We will construct a word letter by letter, starting from the first one, in a way that we try to place the lexicographically smallest letter to the current position. After we choose a letter, we need to check whether the remaining letters can be placed so that none of them match the same letter in Mirko's word (MR). Therefore, we are not interested in the order of these letters, but only if they can be arranged somehow.

Let ~a~, ~b~ and ~c~ denote the number of remaining letters a, b and c, respectively, and ~A~, ~B~ and ~C~ the number of remaining letters a, b and c in MR.

1. Let's try to place ~k~ letters a to the positions of letters b in MR, i.e., reduce ~a~ and ~B~ by ~k~.
2. The remaining letters a we place to the positions of letters c in MR, i.e., reduce ~C~ by ~a~ and set ~a~ to ~0~.
3. We set the remaining letters b in MR to letters c, i.e., reduce ~c~ by ~B~ and set ~B~ to ~0~.
4. Now, we need to place the remaining letters c to the positions of letters a in MR, i.e., reduce ~A~ by ~c~ and set ~c~ to ~0~.

If we couldn't have made any of the previous moves, that means no solution exists for the chosen ~k~. If we could have, we are left with checking whether letters b can be placed to the positions of letters a and c in MR. This will hold if ~A+C = b~. In that case, the letters can be placed for this ~k~ and the check is done.

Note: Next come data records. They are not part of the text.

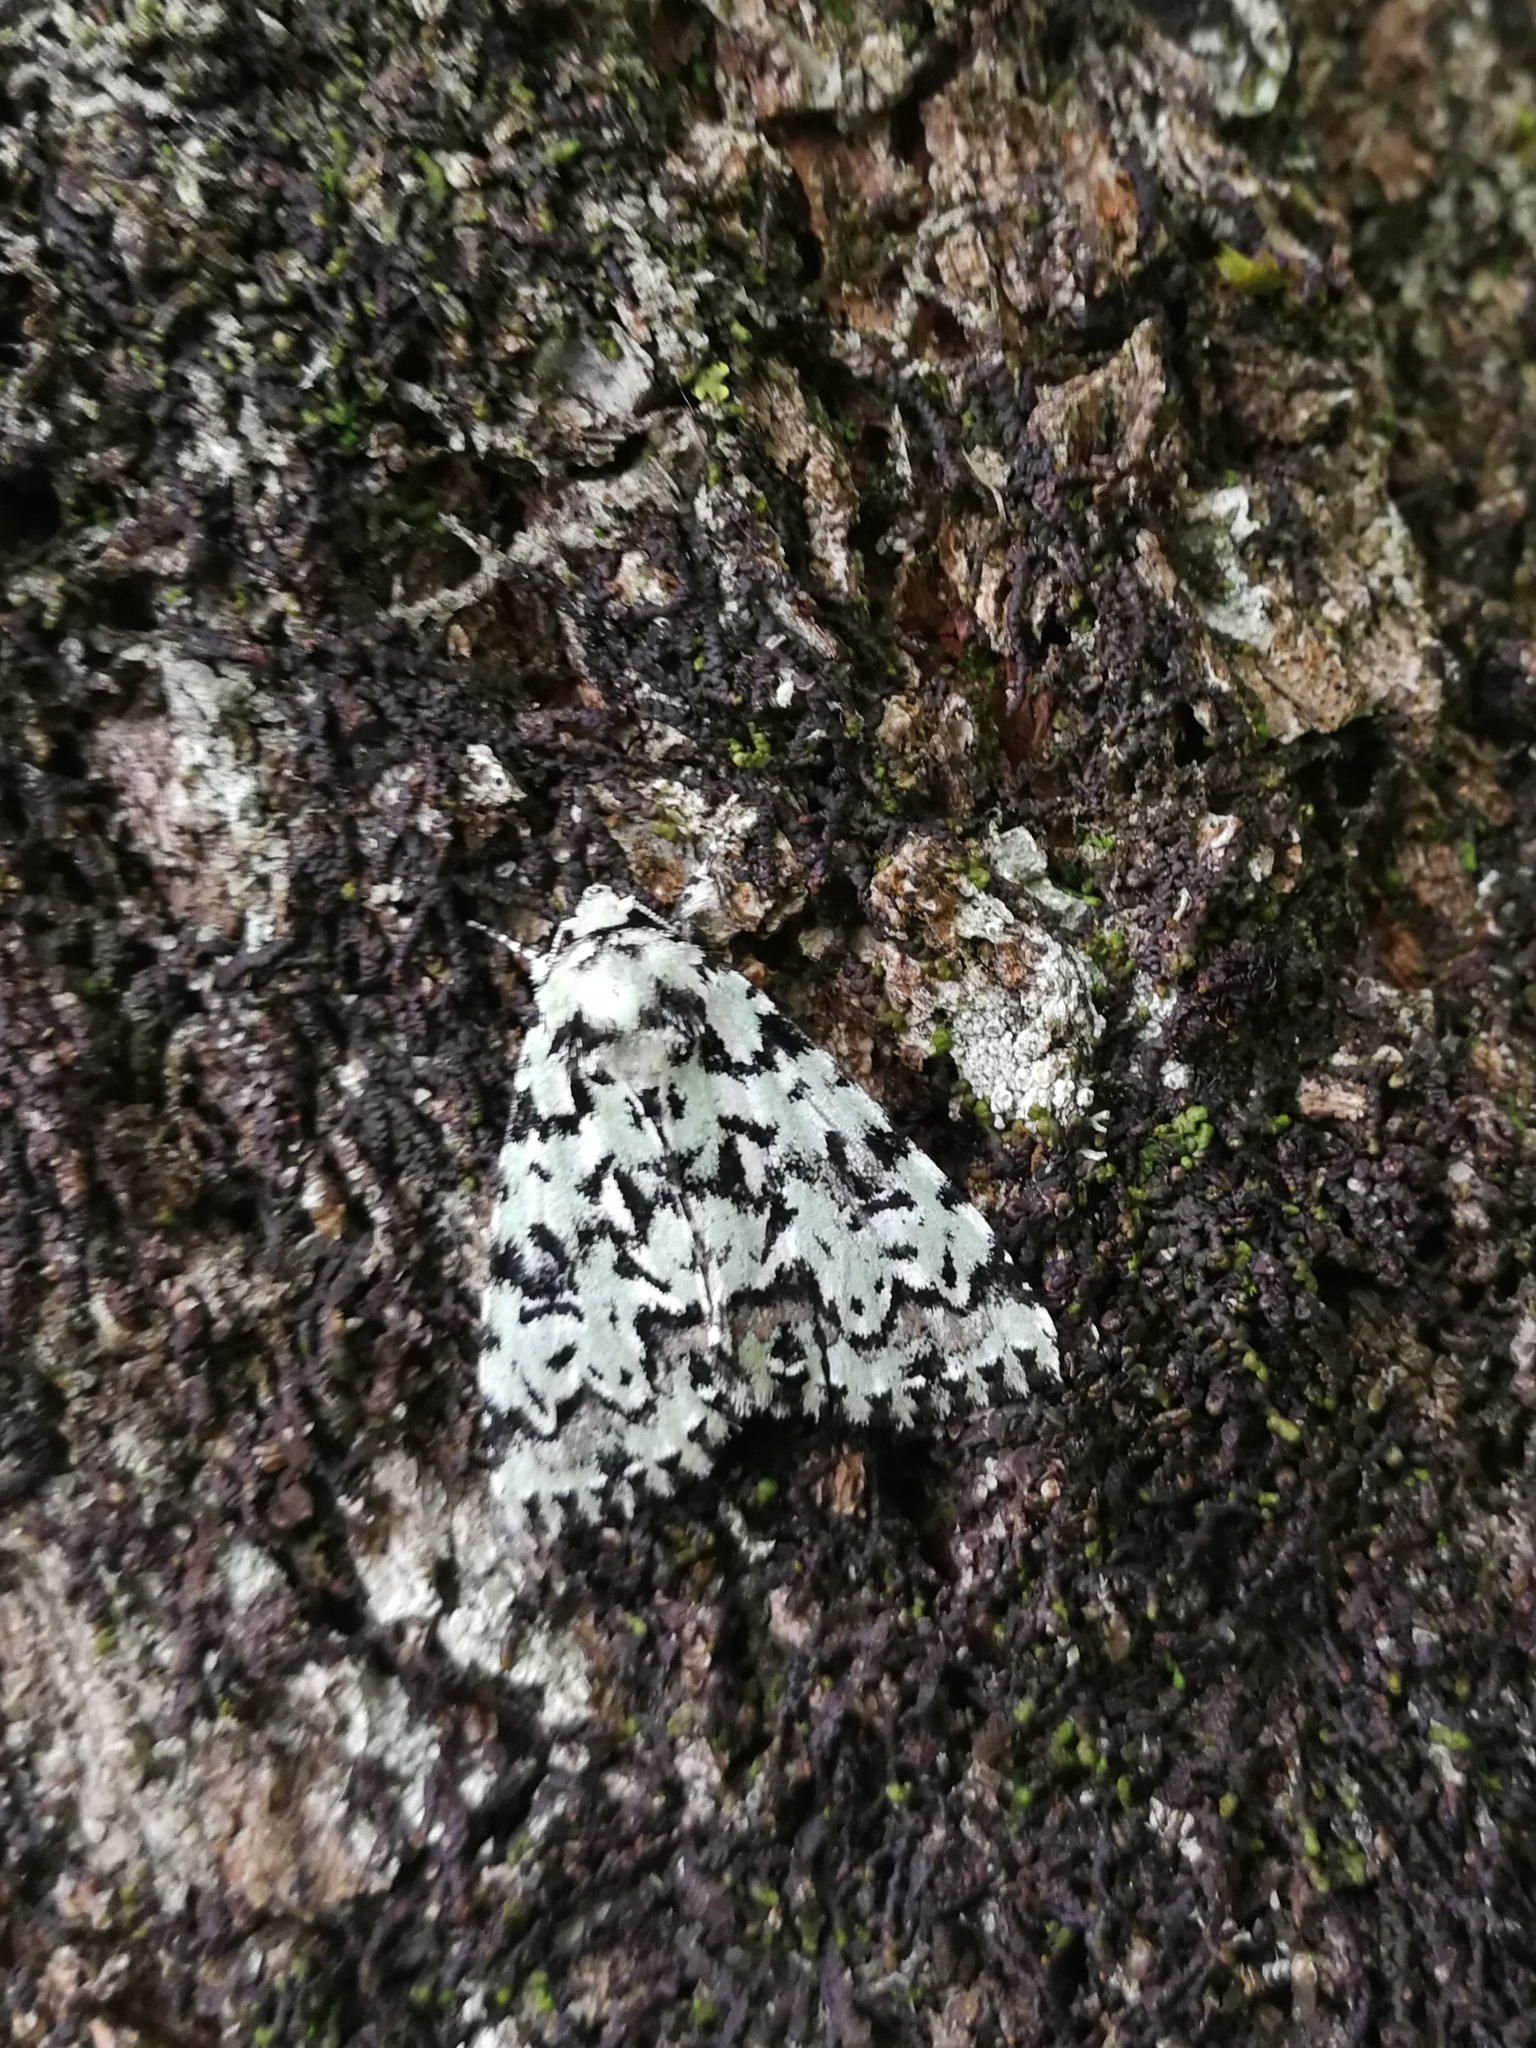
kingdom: Animalia
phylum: Arthropoda
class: Insecta
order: Lepidoptera
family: Noctuidae
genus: Moma
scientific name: Moma alpium
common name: Scarce merveille du jour
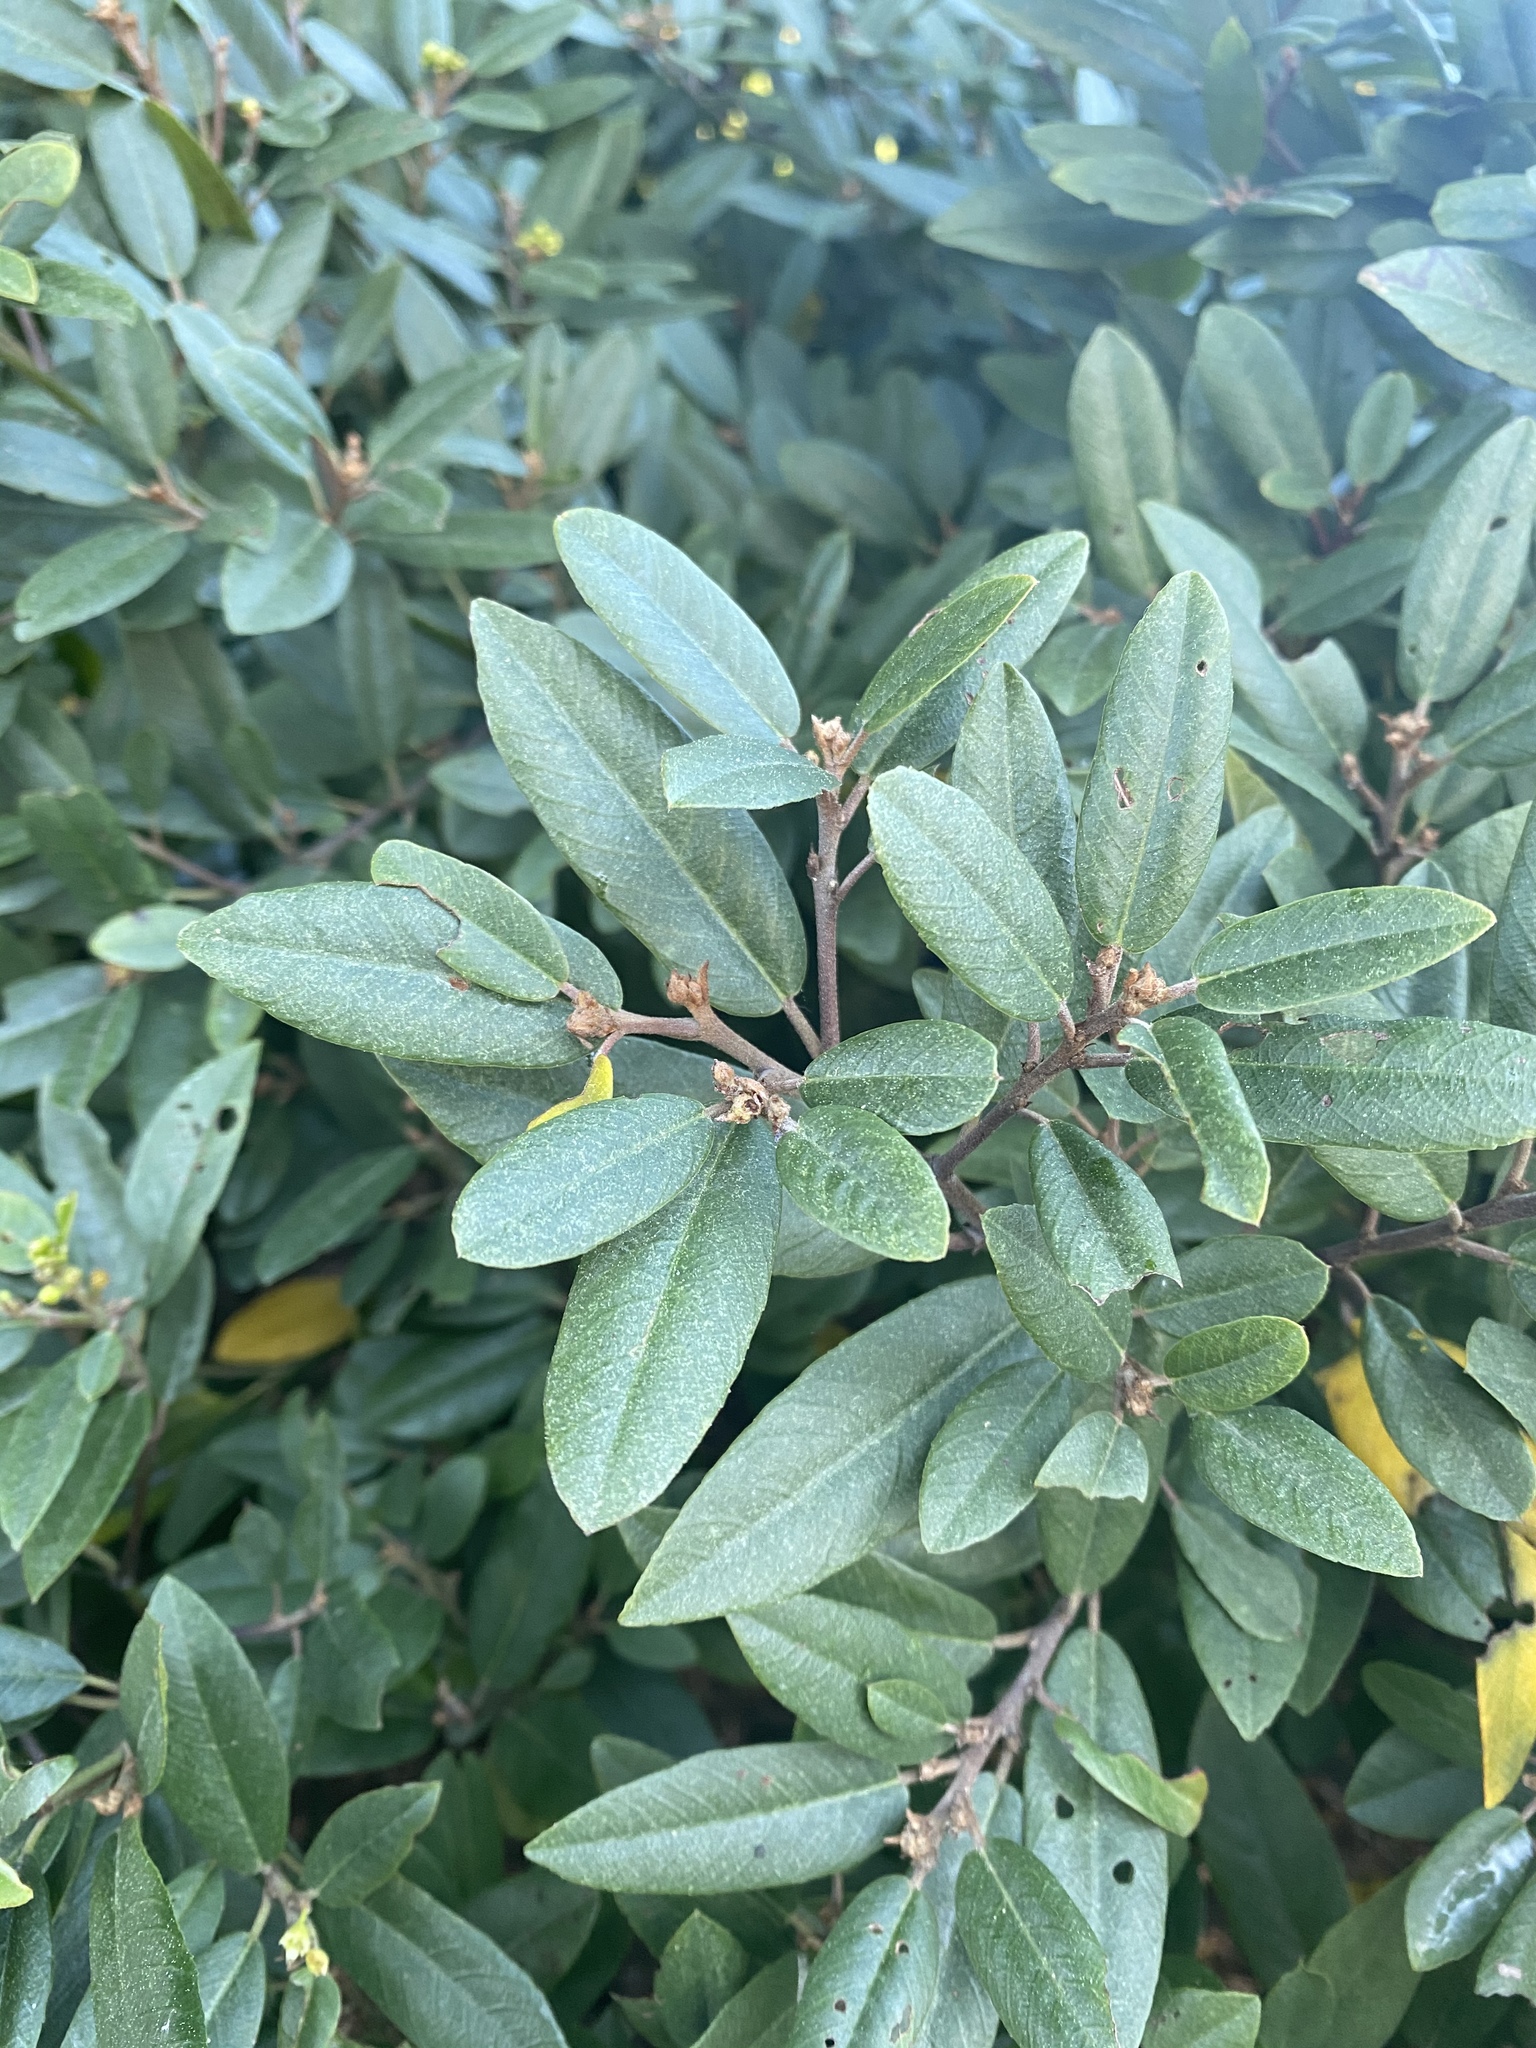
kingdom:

We will test this out for each ~k~ between ~0~ and ~B~. If the check didn't succeed for any ~k~, then it is impossible to place the remaining letters so that none of them match the same letter in Mirko's word, otherwise we can. This needs to be done for each of the ~N~ letters, so the total complexity is ~\mathcal O(N^2)~. We leave the linear solution as an exercise for the reader.